Central Limit Theorem: Refresher

The sample mean follows a normal distribution around the true mean (\(\mu\)).

The standard deviation of the sample means is the standard error: \[SE = \frac{\sigma}{\sqrt{n}}\]

> as the sample size grows, the variability in sample means gets smaller

Example: Wait Times

\(\mu = 12\) and \(\sigma = 2.5\)

Smaller Sample Size: \(n = 30\)

Larger Sample Size: \(n = 200\)

Standard Error Mathematically

The standard error (SE) measures the precision of the estimate.

With \(n\) independent observations, each has a variance of \(\sigma^2\).

  1. The sum of \(n\) samples has variance \(n\sigma^2\):

\[VAR(a) + VAR(b) = VAR(a + b)\]

  1. Divide by \(n\) to find that the mean of \(n\) is \(\frac{\sigma^2}{n}\):

\[\frac{VAR\big(a\big)}{n} = VAR\Big(\frac{a}{n^2}\Big)\]

Therefore the standard error is \(\sqrt{\frac{\sigma^2}{n}} = \frac{\sigma}{\sqrt{n}}\).

Confidence Intervals: Known \(\sigma\)

If we know \(\sigma = 2.5\), we can calculate probabilities.

What’s the probability \(\bar{x}\) is within one standard error of \(\mu = 12\) with \(n=30\)?

> \(P(\mu - SE \leq \bar{x} \leq \mu + SE) \approx 0.68\)

> so 68% of the time \(\bar{x}\) will fall within \([\mu - \frac{\sigma}{\sqrt{n}}, \mu + \frac{\sigma}{\sqrt{n}}]\)

> we call \([\mu - \frac{\sigma}{\sqrt{n}}, \mu + \frac{\sigma}{\sqrt{n}}]\) a 68% confidence interval

Exercise 3.3 | Confidence Intervals: Known \(\sigma\)

\(\mu = 12\) and \(\sigma = 2.5\) and \(n=30\)

Question: what’s the probability \(\bar{x}\) is closer than \(2\cdot SE\) to \(\mu\)?

se = sigma / np.sqrt(n)
probability = stats.norm.cdf(mu+2*se, loc=mean, scale=se) - stats.norm.cdf(mu-2*se, loc=mean, scale=se)

Exercise 3.3 | Simulating Confidence Intervals

Calculate the 95% confidence interval for waiting times.

Generate some sample data.

sample = np.random.normal(12, 2.5, 30)

Calculate sample statistics.

x_bar = np.mean(sample)
s = np.std(sample, ddof=1)
n = len(sample)
se = s / np.sqrt(n)

> if we took many samples, 95% of the time this interval would contain the truth

> we often just say: “we’re 95% confident the truth is in this interval”

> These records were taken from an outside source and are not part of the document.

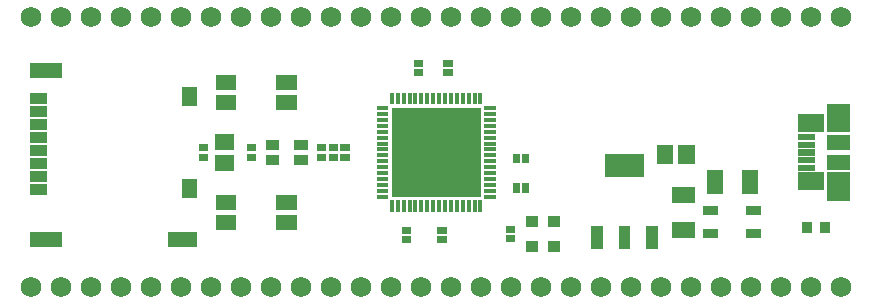
<source format=gbr>
G04 start of page 7 for group -4063 idx -4063 *
G04 Title: (unknown), componentmask *
G04 Creator: pcb 1.99z *
G04 CreationDate: Mon Jul 22 15:03:28 2019 UTC *
G04 For: matt *
G04 Format: Gerber/RS-274X *
G04 PCB-Dimensions (mm): 152.40 127.00 *
G04 PCB-Coordinate-Origin: lower left *
%MOMM*%
%FSLAX43Y43*%
%LNTOPMASK*%
%ADD37C,0.002*%
%ADD36C,0.752*%
%ADD35C,1.752*%
G54D35*X45720Y81280D03*
X43180D03*
X40640D03*
X38100D03*
X53340D03*
X50800D03*
X48260D03*
X35560D03*
X53340Y58420D03*
X50800D03*
X48260D03*
X45720D03*
X43180D03*
X40640D03*
X38100D03*
X35560D03*
X66040Y81280D03*
X63500D03*
X60960D03*
X58420D03*
X55880D03*
X76200Y58420D03*
X73660D03*
X71120D03*
X68580D03*
X66040D03*
X63500D03*
X60960D03*
X58420D03*
X55880D03*
G54D36*X67850Y69850D03*
X66850D03*
X67850Y68850D03*
X66850D03*
X69850Y66850D03*
X68850D03*
X70850D03*
X67850Y67850D03*
X66850D03*
X67850Y66850D03*
X66850D03*
X70850Y67850D03*
X71850D03*
X72850D03*
X71850Y66850D03*
X72850D03*
X69850Y70900D03*
X68850D03*
X69850Y71850D03*
X68850D03*
X69850Y72850D03*
X68850D03*
X70850Y70900D03*
X71850D03*
X72850D03*
X67850D03*
X66850D03*
X67850Y71850D03*
X66850D03*
X67850Y72850D03*
X66850D03*
X70850Y71850D03*
Y72850D03*
X71850D03*
X72850D03*
X71850Y71850D03*
X72850D03*
G54D35*X78740Y81280D03*
Y58420D03*
X81280D03*
G54D36*X70850Y69850D03*
X71850D03*
X72850D03*
X69850D03*
X68850D03*
X69850Y68850D03*
X68850D03*
X69850Y67850D03*
X68850D03*
X70850Y68850D03*
X71850D03*
X72850D03*
G54D35*X104140Y81280D03*
X101600D03*
X99060D03*
X96520D03*
X93980D03*
X91440D03*
X88900D03*
X86360D03*
X83820D03*
X104140Y58420D03*
X101600D03*
X99060D03*
X96520D03*
X93980D03*
X91440D03*
X88900D03*
X86360D03*
X83820D03*
X76200Y81280D03*
X73660D03*
X71120D03*
X68580D03*
X81280D03*
G54D37*G36*
X35500Y70495D02*Y69545D01*
X36890D01*
Y70495D01*
X35500D01*
G37*
G36*
Y71595D02*Y70645D01*
X36890D01*
Y71595D01*
X35500D01*
G37*
G36*
Y72695D02*Y71745D01*
X36890D01*
Y72695D01*
X35500D01*
G37*
G36*
Y73795D02*Y72845D01*
X36890D01*
Y73795D01*
X35500D01*
G37*
G36*
Y74895D02*Y73945D01*
X36890D01*
Y74895D01*
X35500D01*
G37*
G36*
Y77415D02*Y76115D01*
X38150D01*
Y77415D01*
X35500D01*
G37*
G36*
Y63125D02*Y61825D01*
X38150D01*
Y63125D01*
X35500D01*
G37*
G36*
X64821Y70269D02*Y69931D01*
X65779D01*
Y70269D01*
X64821D01*
G37*
G36*
Y69769D02*Y69431D01*
X65779D01*
Y69769D01*
X64821D01*
G37*
G36*
Y69269D02*Y68931D01*
X65779D01*
Y69269D01*
X64821D01*
G37*
G36*
Y68769D02*Y68431D01*
X65779D01*
Y68769D01*
X64821D01*
G37*
G36*
Y68269D02*Y67931D01*
X65779D01*
Y68269D01*
X64821D01*
G37*
G36*
Y67769D02*Y67431D01*
X65779D01*
Y67769D01*
X64821D01*
G37*
G36*
Y67269D02*Y66931D01*
X65779D01*
Y67269D01*
X64821D01*
G37*
G36*
Y66769D02*Y66431D01*
X65779D01*
Y66769D01*
X64821D01*
G37*
G36*
Y66269D02*Y65931D01*
X65779D01*
Y66269D01*
X64821D01*
G37*
G36*
X66269Y65779D02*X65931D01*
Y64821D01*
X66269D01*
Y65779D01*
G37*
G36*
X66769D02*X66431D01*
Y64821D01*
X66769D01*
Y65779D01*
G37*
G36*
X67269D02*X66931D01*
Y64821D01*
X67269D01*
Y65779D01*
G37*
G36*
X67769D02*X67431D01*
Y64821D01*
X67769D01*
Y65779D01*
G37*
G36*
X68269D02*X67931D01*
Y64821D01*
X68269D01*
Y65779D01*
G37*
G36*
X68769D02*X68431D01*
Y64821D01*
X68769D01*
Y65779D01*
G37*
G36*
X56335Y66245D02*Y64995D01*
X58035D01*
Y66245D01*
X56335D01*
G37*
G36*
Y64545D02*Y63295D01*
X58035D01*
Y64545D01*
X56335D01*
G37*
G36*
X51185Y66245D02*Y64995D01*
X52885D01*
Y66245D01*
X51185D01*
G37*
G36*
Y64545D02*Y63295D01*
X52885D01*
Y64545D01*
X51185D01*
G37*
G36*
X51160Y69640D02*Y68260D01*
X52740D01*
Y69640D01*
X51160D01*
G37*
G36*
X64821Y70769D02*Y70431D01*
X65779D01*
Y70769D01*
X64821D01*
G37*
G36*
X68769Y74879D02*X68431D01*
Y73921D01*
X68769D01*
Y74879D01*
G37*
G36*
X68269D02*X67931D01*
Y73921D01*
X68269D01*
Y74879D01*
G37*
G36*
X67769D02*X67431D01*
Y73921D01*
X67769D01*
Y74879D01*
G37*
G36*
X67269D02*X66931D01*
Y73921D01*
X67269D01*
Y74879D01*
G37*
G36*
X66769D02*X66431D01*
Y73921D01*
X66769D01*
Y74879D01*
G37*
G36*
X66269D02*X65931D01*
Y73921D01*
X66269D01*
Y74879D01*
G37*
G36*
X56335Y76405D02*Y75155D01*
X58035D01*
Y76405D01*
X56335D01*
G37*
G36*
Y74705D02*Y73455D01*
X58035D01*
Y74705D01*
X56335D01*
G37*
G36*
X51185Y76405D02*Y75155D01*
X52885D01*
Y76405D01*
X51185D01*
G37*
G36*
Y74705D02*Y73455D01*
X52885D01*
Y74705D01*
X51185D01*
G37*
G36*
X51160Y71440D02*Y70060D01*
X52740D01*
Y71440D01*
X51160D01*
G37*
G36*
X35500Y67195D02*Y66245D01*
X36890D01*
Y67195D01*
X35500D01*
G37*
G36*
Y68295D02*Y67345D01*
X36890D01*
Y68295D01*
X35500D01*
G37*
G36*
Y69395D02*Y68445D01*
X36890D01*
Y69395D01*
X35500D01*
G37*
G36*
X92425Y63375D02*Y62625D01*
X93675D01*
Y63375D01*
X92425D01*
G37*
G36*
X96125D02*Y62625D01*
X97375D01*
Y63375D01*
X96125D01*
G37*
G36*
X91740Y70440D02*X90360D01*
Y68860D01*
X91740D01*
Y70440D01*
G37*
G36*
X89940D02*X88560D01*
Y68860D01*
X89940D01*
Y70440D01*
G37*
G36*
X47150Y63125D02*Y61825D01*
X49600D01*
Y63125D01*
X47150D01*
G37*
G36*
X49600Y67605D02*X48310D01*
Y65965D01*
X49600D01*
Y67605D01*
G37*
G36*
X49749Y70551D02*Y69949D01*
X50551D01*
Y70551D01*
X49749D01*
G37*
G36*
Y69751D02*Y69149D01*
X50551D01*
Y69751D01*
X49749D01*
G37*
G36*
X49600Y75385D02*X48310D01*
Y73745D01*
X49600D01*
Y75385D01*
G37*
G36*
X57835Y70940D02*Y70060D01*
X58965D01*
Y70940D01*
X57835D01*
G37*
G36*
X55435D02*Y70060D01*
X56565D01*
Y70940D01*
X55435D01*
G37*
G36*
X53800Y70551D02*Y69949D01*
X54601D01*
Y70551D01*
X53800D01*
G37*
G36*
Y69751D02*Y69149D01*
X54601D01*
Y69751D01*
X53800D01*
G37*
G36*
X103235Y63982D02*X102385D01*
Y63052D01*
X103235D01*
Y63982D01*
G37*
G36*
X104855Y68151D02*X102903D01*
Y65724D01*
X104855D01*
Y68151D01*
G37*
G36*
X102903Y69626D02*Y68399D01*
X104855D01*
Y69626D01*
X102903D01*
G37*
G36*
Y71301D02*Y70074D01*
X104855D01*
Y71301D01*
X102903D01*
G37*
G36*
X104855Y73976D02*X102903D01*
Y71549D01*
X104855D01*
Y73976D01*
G37*
G36*
X101688Y63984D02*X100833D01*
Y63049D01*
X101688D01*
Y63984D01*
G37*
G36*
X100503Y70121D02*Y69579D01*
X101935D01*
Y70121D01*
X100503D01*
G37*
G36*
Y69471D02*Y68929D01*
X101935D01*
Y69471D01*
X100503D01*
G37*
G36*
Y68821D02*Y68279D01*
X101935D01*
Y68821D01*
X100503D01*
G37*
G36*
Y68151D02*Y66624D01*
X102655D01*
Y68151D01*
X100503D01*
G37*
G36*
Y70771D02*Y70229D01*
X101935D01*
Y70771D01*
X100503D01*
G37*
G36*
Y71421D02*Y70879D01*
X101935D01*
Y71421D01*
X100503D01*
G37*
G36*
Y73076D02*Y71549D01*
X102655D01*
Y73076D01*
X100503D01*
G37*
G36*
X89810Y66940D02*Y65560D01*
X91790D01*
Y66940D01*
X89810D01*
G37*
G36*
Y63940D02*Y62560D01*
X91790D01*
Y63940D01*
X89810D01*
G37*
G36*
X67949Y76901D02*Y76300D01*
X68751D01*
Y76901D01*
X67949D01*
G37*
G36*
Y77701D02*Y77099D01*
X68751D01*
Y77701D01*
X67949D01*
G37*
G36*
X70449Y76901D02*Y76299D01*
X71251D01*
Y76901D01*
X70449D01*
G37*
G36*
Y77701D02*Y77099D01*
X71251D01*
Y77701D01*
X70449D01*
G37*
G36*
X59749Y70551D02*Y69949D01*
X60551D01*
Y70551D01*
X59749D01*
G37*
G36*
Y69751D02*Y69149D01*
X60551D01*
Y69751D01*
X59749D01*
G37*
G36*
X60749D02*Y69149D01*
X61551D01*
Y69751D01*
X60749D01*
G37*
G36*
Y70551D02*Y69949D01*
X61551D01*
Y70551D01*
X60749D01*
G37*
G36*
X61749D02*Y69949D01*
X62551D01*
Y70551D01*
X61749D01*
G37*
G36*
Y69751D02*Y69149D01*
X62551D01*
Y69751D01*
X61749D01*
G37*
G36*
X69769Y65779D02*X69431D01*
Y64821D01*
X69769D01*
Y65779D01*
G37*
G36*
X70269D02*X69931D01*
Y64821D01*
X70269D01*
Y65779D01*
G37*
G36*
X70769D02*X70431D01*
Y64821D01*
X70769D01*
Y65779D01*
G37*
G36*
X75749Y62851D02*Y62249D01*
X76551D01*
Y62851D01*
X75749D01*
G37*
G36*
Y63651D02*Y63049D01*
X76551D01*
Y63651D01*
X75749D01*
G37*
G36*
X76951Y69751D02*X76349D01*
Y68949D01*
X76951D01*
Y69751D01*
G37*
G36*
X77750D02*X77149D01*
Y68949D01*
X77750D01*
Y69751D01*
G37*
G36*
X57835Y69640D02*Y68760D01*
X58965D01*
Y69640D01*
X57835D01*
G37*
G36*
X55435D02*Y68760D01*
X56565D01*
Y69640D01*
X55435D01*
G37*
G36*
X76951Y67251D02*X76349D01*
Y66449D01*
X76951D01*
Y67251D01*
G37*
G36*
X77751D02*X77149D01*
Y66449D01*
X77751D01*
Y67251D01*
G37*
G36*
X69949Y63551D02*Y62949D01*
X70751D01*
Y63551D01*
X69949D01*
G37*
G36*
Y62751D02*Y62150D01*
X70751D01*
Y62751D01*
X69949D01*
G37*
G36*
X66949Y63550D02*Y62949D01*
X67751D01*
Y63550D01*
X66949D01*
G37*
G36*
Y62751D02*Y62149D01*
X67751D01*
Y62751D01*
X66949D01*
G37*
G36*
X69269Y65779D02*X68931D01*
Y64821D01*
X69269D01*
Y65779D01*
G37*
G36*
X71269D02*X70931D01*
Y64821D01*
X71269D01*
Y65779D01*
G37*
G36*
X71769D02*X71431D01*
Y64821D01*
X71769D01*
Y65779D01*
G37*
G36*
X64821Y73769D02*Y73431D01*
X65779D01*
Y73769D01*
X64821D01*
G37*
G36*
Y73269D02*Y72931D01*
X65779D01*
Y73269D01*
X64821D01*
G37*
G36*
Y72769D02*Y72431D01*
X65779D01*
Y72769D01*
X64821D01*
G37*
G36*
Y72269D02*Y71931D01*
X65779D01*
Y72269D01*
X64821D01*
G37*
G36*
Y71769D02*Y71431D01*
X65779D01*
Y71769D01*
X64821D01*
G37*
G36*
Y71269D02*Y70931D01*
X65779D01*
Y71269D01*
X64821D01*
G37*
G36*
X71769Y74879D02*X71431D01*
Y73921D01*
X71769D01*
Y74879D01*
G37*
G36*
X71269D02*X70931D01*
Y73921D01*
X71269D01*
Y74879D01*
G37*
G36*
X70769D02*X70431D01*
Y73921D01*
X70769D01*
Y74879D01*
G37*
G36*
X70269D02*X69931D01*
Y73921D01*
X70269D01*
Y74879D01*
G37*
G36*
X69769D02*X69431D01*
Y73921D01*
X69769D01*
Y74879D01*
G37*
G36*
X69269D02*X68931D01*
Y73921D01*
X69269D01*
Y74879D01*
G37*
G36*
X72269Y65779D02*X71931D01*
Y64821D01*
X72269D01*
Y65779D01*
G37*
G36*
X72769D02*X72431D01*
Y64821D01*
X72769D01*
Y65779D01*
G37*
G36*
X73269D02*X72931D01*
Y64821D01*
X73269D01*
Y65779D01*
G37*
G36*
X73769D02*X73431D01*
Y64821D01*
X73769D01*
Y65779D01*
G37*
G36*
X73921Y66269D02*Y65931D01*
X74879D01*
Y66269D01*
X73921D01*
G37*
G36*
X94140Y68340D02*X92760D01*
Y66360D01*
X94140D01*
Y68340D01*
G37*
G36*
X84145Y69725D02*Y67775D01*
X87455D01*
Y69725D01*
X84145D01*
G37*
G36*
X97140Y68340D02*X95760D01*
Y66360D01*
X97140D01*
Y68340D01*
G37*
G36*
X92425Y65325D02*Y64575D01*
X93675D01*
Y65325D01*
X92425D01*
G37*
G36*
X96125D02*Y64575D01*
X97375D01*
Y65325D01*
X96125D01*
G37*
G36*
X73921Y66769D02*Y66431D01*
X74879D01*
Y66769D01*
X73921D01*
G37*
G36*
Y67269D02*Y66931D01*
X74879D01*
Y67269D01*
X73921D01*
G37*
G36*
Y67769D02*Y67431D01*
X74879D01*
Y67769D01*
X73921D01*
G37*
G36*
Y68269D02*Y67931D01*
X74879D01*
Y68269D01*
X73921D01*
G37*
G36*
Y68769D02*Y68431D01*
X74879D01*
Y68769D01*
X73921D01*
G37*
G36*
Y69269D02*Y68931D01*
X74879D01*
Y69269D01*
X73921D01*
G37*
G36*
Y69769D02*Y69431D01*
X74879D01*
Y69769D01*
X73921D01*
G37*
G36*
Y70269D02*Y69931D01*
X74879D01*
Y70269D01*
X73921D01*
G37*
G36*
Y70769D02*Y70431D01*
X74879D01*
Y70769D01*
X73921D01*
G37*
G36*
Y71269D02*Y70931D01*
X74879D01*
Y71269D01*
X73921D01*
G37*
G36*
Y71769D02*Y71431D01*
X74879D01*
Y71769D01*
X73921D01*
G37*
G36*
Y72269D02*Y71931D01*
X74879D01*
Y72269D01*
X73921D01*
G37*
G36*
X66075Y73625D02*Y66075D01*
X73625D01*
Y73625D01*
X66075D01*
G37*
G36*
X73921Y72769D02*Y72431D01*
X74879D01*
Y72769D01*
X73921D01*
G37*
G36*
Y73269D02*Y72931D01*
X74879D01*
Y73269D01*
X73921D01*
G37*
G36*
Y73769D02*Y73431D01*
X74879D01*
Y73769D01*
X73921D01*
G37*
G36*
X73769Y74879D02*X73431D01*
Y73921D01*
X73769D01*
Y74879D01*
G37*
G36*
X73269D02*X72931D01*
Y73921D01*
X73269D01*
Y74879D01*
G37*
G36*
X72769D02*X72431D01*
Y73921D01*
X72769D01*
Y74879D01*
G37*
G36*
X72269D02*X71931D01*
Y73921D01*
X72269D01*
Y74879D01*
G37*
G36*
X84005Y63625D02*X82995D01*
Y61675D01*
X84005D01*
Y63625D01*
G37*
G36*
X86305D02*X85295D01*
Y61675D01*
X86305D01*
Y63625D01*
G37*
G36*
X88605D02*X87595D01*
Y61675D01*
X88605D01*
Y63625D01*
G37*
G36*
X77425Y62375D02*Y61425D01*
X78475D01*
Y62375D01*
X77425D01*
G37*
G36*
Y64475D02*Y63525D01*
X78475D01*
Y64475D01*
X77425D01*
G37*
G36*
X79325Y62375D02*Y61425D01*
X80375D01*
Y62375D01*
X79325D01*
G37*
G36*
Y64475D02*Y63525D01*
X80375D01*
Y64475D01*
X79325D01*
G37*
M02*

</source>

Confidence Intervals: Unknown \(\sigma\)

What if we don’t know \(\sigma\) either?

> we used \(\bar{x}\) to estimate \(\mu\)

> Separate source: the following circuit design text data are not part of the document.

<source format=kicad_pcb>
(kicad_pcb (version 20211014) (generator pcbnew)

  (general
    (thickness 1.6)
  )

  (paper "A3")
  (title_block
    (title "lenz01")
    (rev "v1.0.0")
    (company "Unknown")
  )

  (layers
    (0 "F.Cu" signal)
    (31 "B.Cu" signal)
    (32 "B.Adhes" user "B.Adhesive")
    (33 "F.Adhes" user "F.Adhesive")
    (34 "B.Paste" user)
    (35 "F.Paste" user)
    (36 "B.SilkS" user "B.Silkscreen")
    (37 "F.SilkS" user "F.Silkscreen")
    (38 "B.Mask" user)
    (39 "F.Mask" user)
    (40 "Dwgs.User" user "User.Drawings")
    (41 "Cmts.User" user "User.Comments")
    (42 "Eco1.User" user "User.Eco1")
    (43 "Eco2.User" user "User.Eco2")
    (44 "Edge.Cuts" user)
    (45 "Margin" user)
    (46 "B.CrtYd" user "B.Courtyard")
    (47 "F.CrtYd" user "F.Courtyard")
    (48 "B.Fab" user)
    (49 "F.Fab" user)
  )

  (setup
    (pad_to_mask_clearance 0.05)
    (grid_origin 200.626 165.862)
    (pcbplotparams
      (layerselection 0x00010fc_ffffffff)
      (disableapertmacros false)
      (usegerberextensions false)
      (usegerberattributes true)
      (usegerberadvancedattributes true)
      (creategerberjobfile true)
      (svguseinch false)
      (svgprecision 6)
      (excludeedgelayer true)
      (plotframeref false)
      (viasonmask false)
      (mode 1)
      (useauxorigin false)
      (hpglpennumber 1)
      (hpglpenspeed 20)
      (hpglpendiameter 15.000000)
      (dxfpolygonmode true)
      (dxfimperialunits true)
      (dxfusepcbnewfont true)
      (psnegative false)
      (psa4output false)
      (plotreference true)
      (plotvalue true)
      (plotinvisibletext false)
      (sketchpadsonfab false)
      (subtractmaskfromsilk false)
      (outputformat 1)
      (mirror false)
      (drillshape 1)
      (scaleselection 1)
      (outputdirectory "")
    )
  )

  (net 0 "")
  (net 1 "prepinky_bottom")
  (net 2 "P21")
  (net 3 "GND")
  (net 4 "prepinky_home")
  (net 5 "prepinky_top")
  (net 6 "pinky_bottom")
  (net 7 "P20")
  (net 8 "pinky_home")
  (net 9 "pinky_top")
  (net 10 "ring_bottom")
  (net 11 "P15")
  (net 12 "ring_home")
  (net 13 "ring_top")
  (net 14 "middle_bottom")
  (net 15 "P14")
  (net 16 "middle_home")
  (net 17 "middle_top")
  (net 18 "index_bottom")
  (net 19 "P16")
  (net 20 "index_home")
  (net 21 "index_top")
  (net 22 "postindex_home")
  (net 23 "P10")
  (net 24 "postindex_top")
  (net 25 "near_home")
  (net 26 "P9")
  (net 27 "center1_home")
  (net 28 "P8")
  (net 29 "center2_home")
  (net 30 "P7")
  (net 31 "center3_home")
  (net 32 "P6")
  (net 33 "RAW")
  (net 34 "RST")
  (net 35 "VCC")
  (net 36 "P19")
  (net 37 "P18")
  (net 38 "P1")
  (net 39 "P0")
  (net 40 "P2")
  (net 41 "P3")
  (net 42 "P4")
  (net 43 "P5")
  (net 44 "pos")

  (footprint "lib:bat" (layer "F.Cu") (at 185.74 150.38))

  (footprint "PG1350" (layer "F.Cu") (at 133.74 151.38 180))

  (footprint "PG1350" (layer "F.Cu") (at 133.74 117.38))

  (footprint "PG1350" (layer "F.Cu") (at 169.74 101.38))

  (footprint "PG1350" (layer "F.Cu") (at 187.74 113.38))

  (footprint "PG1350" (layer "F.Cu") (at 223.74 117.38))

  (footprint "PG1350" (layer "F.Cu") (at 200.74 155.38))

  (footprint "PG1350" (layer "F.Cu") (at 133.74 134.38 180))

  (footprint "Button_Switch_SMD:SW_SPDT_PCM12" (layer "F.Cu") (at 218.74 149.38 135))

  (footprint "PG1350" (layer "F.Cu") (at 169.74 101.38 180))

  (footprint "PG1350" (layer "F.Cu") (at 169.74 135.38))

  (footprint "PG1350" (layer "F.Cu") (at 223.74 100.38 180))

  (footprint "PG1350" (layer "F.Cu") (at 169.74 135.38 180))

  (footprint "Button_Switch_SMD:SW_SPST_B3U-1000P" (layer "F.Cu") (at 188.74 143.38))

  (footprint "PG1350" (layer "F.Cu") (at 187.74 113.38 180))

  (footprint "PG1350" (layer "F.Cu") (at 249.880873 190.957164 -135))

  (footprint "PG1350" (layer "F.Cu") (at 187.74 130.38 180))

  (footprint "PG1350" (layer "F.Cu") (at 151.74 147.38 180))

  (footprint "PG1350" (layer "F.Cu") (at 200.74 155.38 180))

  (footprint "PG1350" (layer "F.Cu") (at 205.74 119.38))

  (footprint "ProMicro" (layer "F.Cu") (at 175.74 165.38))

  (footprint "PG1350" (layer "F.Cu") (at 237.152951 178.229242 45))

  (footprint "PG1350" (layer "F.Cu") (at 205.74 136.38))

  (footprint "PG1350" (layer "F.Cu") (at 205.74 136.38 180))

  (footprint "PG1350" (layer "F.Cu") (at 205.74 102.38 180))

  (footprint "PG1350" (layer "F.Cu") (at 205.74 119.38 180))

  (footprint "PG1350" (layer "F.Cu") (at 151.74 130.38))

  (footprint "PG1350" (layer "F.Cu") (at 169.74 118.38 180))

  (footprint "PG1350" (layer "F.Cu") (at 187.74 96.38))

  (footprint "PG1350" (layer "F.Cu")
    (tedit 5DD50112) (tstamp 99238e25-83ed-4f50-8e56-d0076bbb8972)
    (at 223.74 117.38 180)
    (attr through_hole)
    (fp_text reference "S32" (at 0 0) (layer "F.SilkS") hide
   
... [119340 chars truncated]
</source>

> can we use s to estimate \(\sigma\)?

> yes, but there’s a catch…

Using \(s\) Instead of \(\sigma\)

Sample standard deviation (\(s\)) has its own sampling variability.

> this adds extra uncertainty to our interval

Normal vs t-Distribution

The t-distribution precisely accounts for the variation in \(s\) around \(\sigma\).

> \(\bar{x}\) follows a normal distribution with \(\mu\) and \(\sigma\)

> key insight: since \(s\) is random, using it instead \(\sigma\) introduces another r.v.

> this gives us the t-distribution with n-1 degrees of freedom

The t-Distribution

… acounts for the extra uncertainty in \(s\) around \(\sigma\).

> t-distribution has heavier tails than normal

> approaches normal as sample size (\(n\)) increases

Exercise 3.3 | Normal vs t

The probability of closeness will be too large if we use the Normal instead of t.

Unknown \(\sigma\)

Now we can quantify our uncertainty about an unknown \(\mu\).

  1. \(\bar{x}\) follows a normal distribution around an unknown \(\mu\).
  1. Using \(s\) adds uncertainty, captured by t-distribution.
  1. We can use the t-distribution to make probability statements about \(\mu\).

Next Time: We’ll center the distribution on \(\bar{x}\) instead of \(\mu\) to develop a test of closeness.

Extra Questions

  1. How would the confidence interval change if we:

    • Increased sample size?
    • Wanted 99% confidence instead?
    • Had a more variable population?
  2. Why use t-distribution instead of normal?

  3. What does “95% confident” really mean?

  4. How could this help with economic decision-making?